Stack up enough cash to cover your expenses for three to six months, depending on the number of income earners. A good way to secure your family would be investing in HDFC Life’s Savings and Investments Plan that offers multiple avenues to grow your money.
Not having a retirement plan
At least 5 per cent of your monthly salary should be saved towards your retirement fund. While you may feel that you can’t afford to save so much, the fact is that in the long run you cannot afford not to.
You might have to work for extra years if you don’t save up enough for your golden years. Only those who invest wisely have the luxury of hanging their boots when they desire. Head to our Retirement Planner Calculator to know your saving target.
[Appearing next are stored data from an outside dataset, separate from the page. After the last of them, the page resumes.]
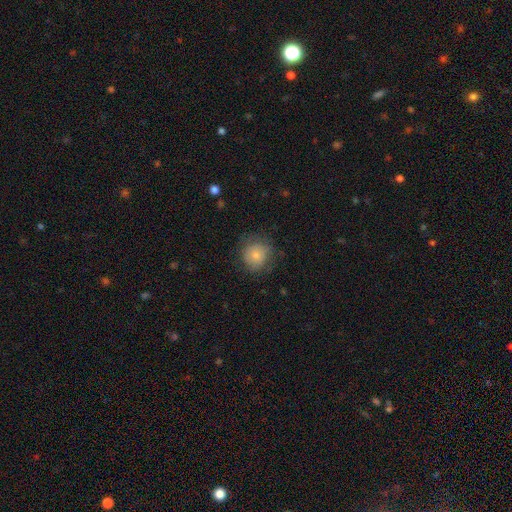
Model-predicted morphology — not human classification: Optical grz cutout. It shows a smooth galaxy with no disk features (72%) that is round (89%). Merging: none (74%).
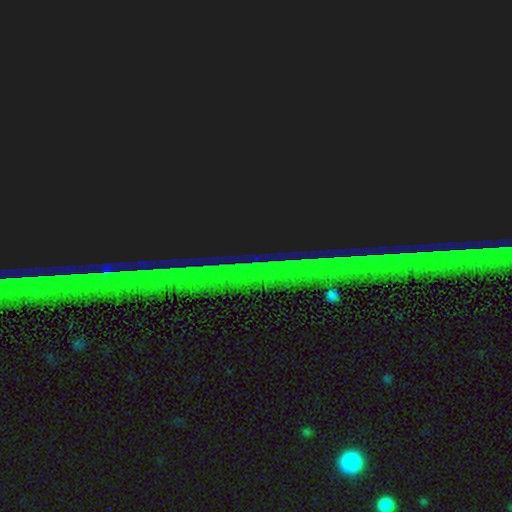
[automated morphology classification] The model was most divided on "smooth or featured": star or artifact: 88%, featured or disk: 7%, smooth: 5%.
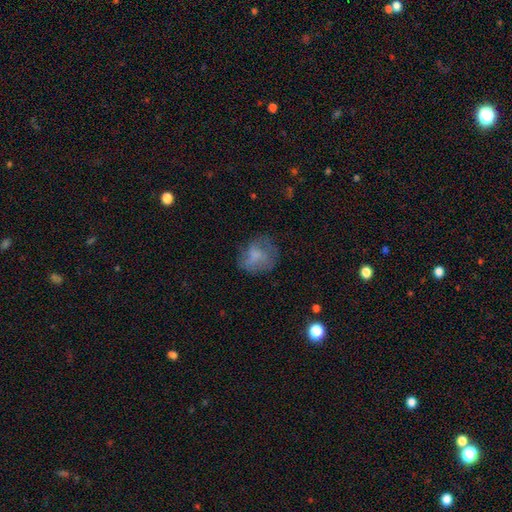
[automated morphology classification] Smooth or featured? smooth (62%)
How rounded? round (64%)
Merging? none (58%)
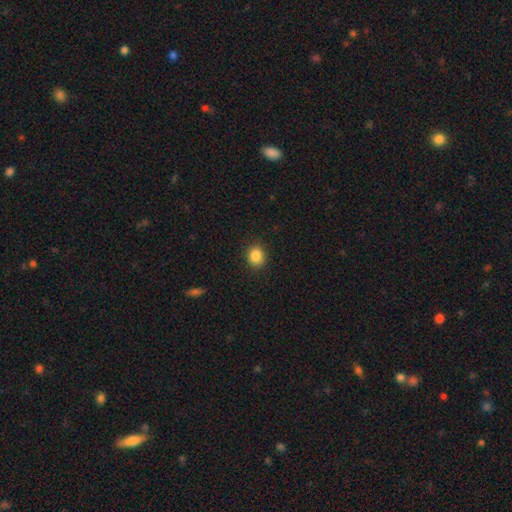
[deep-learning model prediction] This appears to be a smooth galaxy with no disk features (86%) that is round (71%). Merging: none (89%).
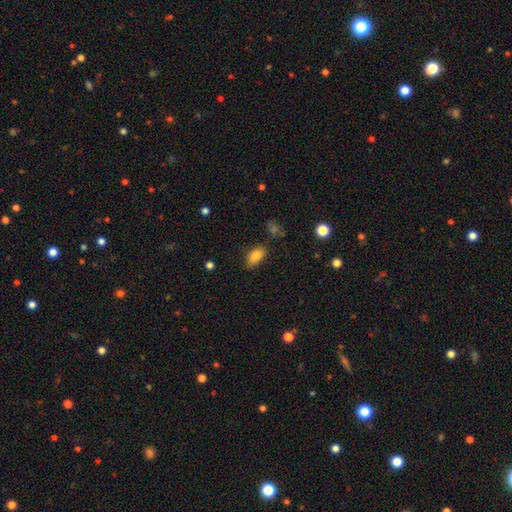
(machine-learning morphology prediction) The model was most divided on "merging": none: 76%, minor disturbance: 17%, major disturbance: 4%, merger: 3%. More confident: how rounded — in between (90%); smooth or featured — smooth (84%).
Binge buying for your children
Walk into any baby store and you will be spoilt for choice by the endless options of strollers, baby carriers, gadgets and gizmos for your child. And mind, none of these come cheap. You might be surprised at how expensive some of the essentials are.
If you thought the expenses would lessen after the initial years, you are absolutely wrong. As the child grows, so do the expenses. Falling into the trap of buying the latest branded clothes, games, gadgets on demand is easy. What isn’t, is practicing restraint. Remember that fulfilling all their demands could set them up for a lifetime of expectations and disappointments.
Not prioritising education
The biggest failure as a parent would be not being able to afford your child’s choice of career. Years will go by as you are busy with the daily grind and it will soon be time to fund for their college. Let us also factor in the rising college costs and if you don’t save early, the cost of education could be a huge burden.
Not tracking finances
The rising expenses make it difficult to set aside money at the end of every month. But living from paycheck to paycheck is a recipe for disaster and you could end up in debt.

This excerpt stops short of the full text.